FIG. 29 shows a twenty-ninth embodiment of an optical head apparatus of the present invention. A module 179a has a constitution in which one semiconductor laser and one photodetector are integrated, and the constitution will be described later with reference to FIG. 65. A wavelength of a semiconductor laser in the module 179a is 400 nm, and wavelengths of semiconductor lasers 29a and 29b are 660 nm, 780 nm. The beam splitter P is used as a beam splitter 79a. One of the beam splitters A, E, R, K, P, and V is used as a beam splitter 79b. One of the beam splitters I, R, T, S, V, and Y is used as a beam splitter 79c.
----------
Answer these questions about the optical head passage above.
1. What is the wavelength of the semiconductor laser in module 179a?
2. Which beam splitter serves as beam splitter 79a?
3. Which figure describes the constitution of module 179a?

Data block »
----------
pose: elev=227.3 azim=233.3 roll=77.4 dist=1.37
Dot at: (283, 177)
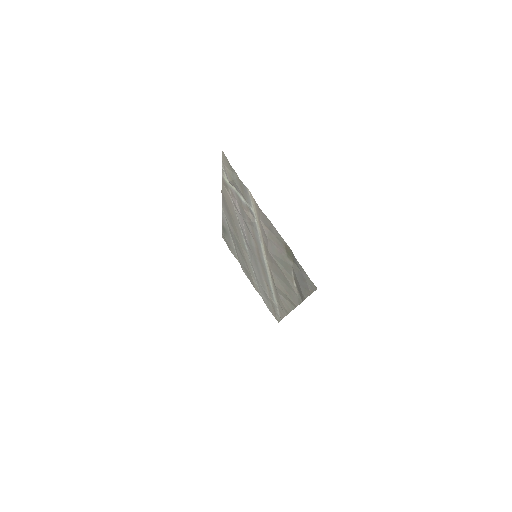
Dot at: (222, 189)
----------
Response »
1. 400 nm
2. Beam splitter P
3. FIG. 65